> _WHAT IS EXPECTED_: Could you turn all the transcribed text in the material below into a JSON list of strings, one string per line and no blank lines? Leave the picture placeholders out of it.

SUPPLIED RECORDS START

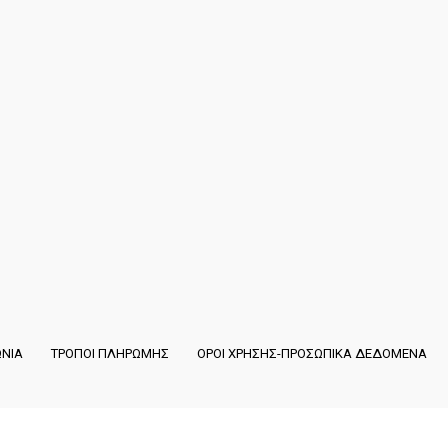
ΩΝΙΑ
ΤΡΟΠΟΙ ΠΛΗΡΩΜΗΣ
ΟΡΟΙ ΧΡΗΣΗΣ-ΠΡΟΣΩΠΙΚΑ ΔΕΔΟΜΕΝΑ
Copyright ©
Liga Sport
·
Developed by Emity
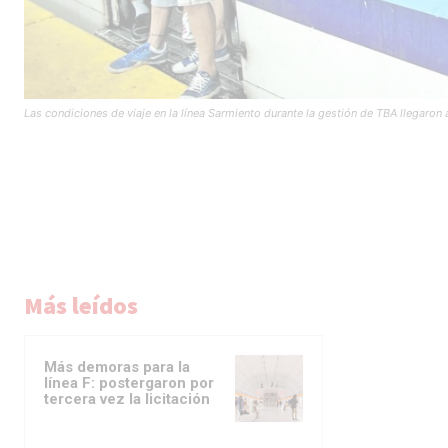
Las condiciones de viaje en la línea Sarmiento durante la gestión de TBA llegaron
Más leídos
Más demoras para la
línea F: postergaron por
tercera vez la licitación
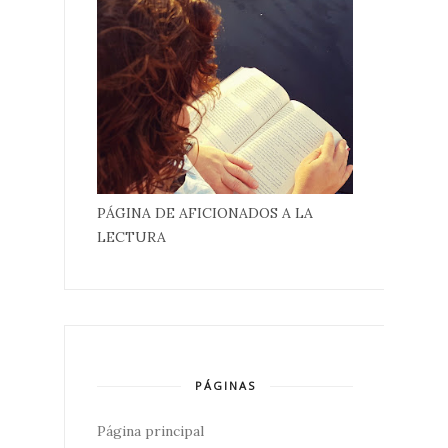
PÁGINA DE AFICIONADOS A LA
LECTURA
PÁGINAS
Página principal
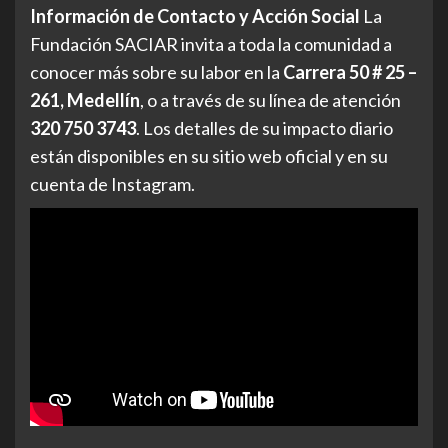
Información de Contacto y Acción Social
La
Fundación SACIAR invita a toda la comunidad a
conocer más sobre su labor en la
Carrera 50 # 25 –
261, Medellín
, o a través de su línea de atención
320 750 3743
. Los detalles de su impacto diario
están disponibles en su sitio web oficial y en su
cuenta de Instagram.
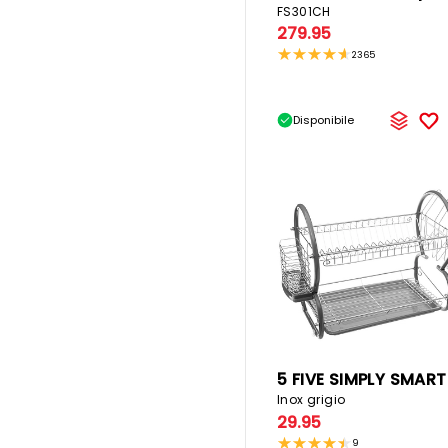
FS301CH
279.95
2365
Disponibile
Inox grigio
29.95
9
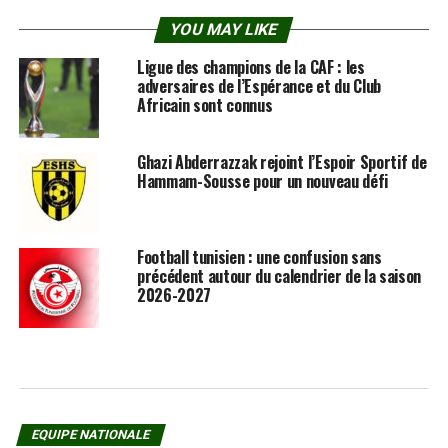
YOU MAY LIKE
Ligue des champions de la CAF : les
adversaires de l’Espérance et du Club
Africain sont connus
Ghazi Abderrazzak rejoint l’Espoir Sportif de
Hammam-Sousse pour un nouveau défi
Football tunisien : une confusion sans
précédent autour du calendrier de la saison
2026-2027
EQUIPE NATIONALE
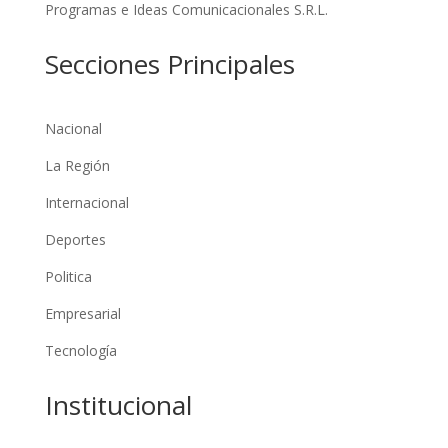
Programas e Ideas Comunicacionales S.R.L.
Secciones Principales
Nacional
La Región
Internacional
Deportes
Politica
Empresarial
Tecnología
Institucional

SUPPLIED RECORDS END

> _TASK OUTPUT_:
[
  "ΩΝΙΑ",
  "ΤΡΟΠΟΙ ΠΛΗΡΩΜΗΣ",
  "ΟΡΟΙ ΧΡΗΣΗΣ-ΠΡΟΣΩΠΙΚΑ ΔΕΔΟΜΕΝΑ",
  "Copyright ©",
  "Liga Sport",
  "·",
  "Developed by Emity",
  "Las condiciones de viaje en la línea Sarmiento durante la gestión de TBA llegaron",
  "Más leídos",
  "Más demoras para la",
  "línea F: postergaron por",
  "tercera vez la licitación",
  "PÁGINA DE AFICIONADOS A LA",
  "LECTURA",
  "PÁGINAS",
  "Página principal",
  "Información de Contacto y Acción Social",
  "La",
  "Fundación SACIAR invita a toda la comunidad a",
  "conocer más sobre su labor en la",
  "Carrera 50 # 25 –",
  "261, Medellín",
  ", o a través de su línea de atención",
  "320 750 3743",
  ". Los detalles de su impacto diario",
  "están disponibles en su sitio web oficial y en su",
  "cuenta de Instagram.",
  "FS301CH",
  "279.95",
  "2365",
  "Disponibile",
  "Inox grigio",
  "29.95",
  "9",
  "YOU MAY LIKE",
  "Ligue des champions de la CAF : les",
  "adversaires de l’Espérance et du Club",
  "Africain sont connus",
  "Ghazi Abderrazzak rejoint l’Espoir Sportif de",
  "Hammam-Sousse pour un nouveau défi",
  "Football tunisien : une confusion sans",
  "précédent autour du calendrier de la saison",
  "2026-2027",
  "EQUIPE NATIONALE",
  "Programas e Ideas Comunicacionales S.R.L.",
  "Secciones Principales",
  "Nacional",
  "La Región",
  "Internacional",
  "Deportes",
  "Politica",
  "Empresarial",
  "Tecnología",
  "Institucional"
]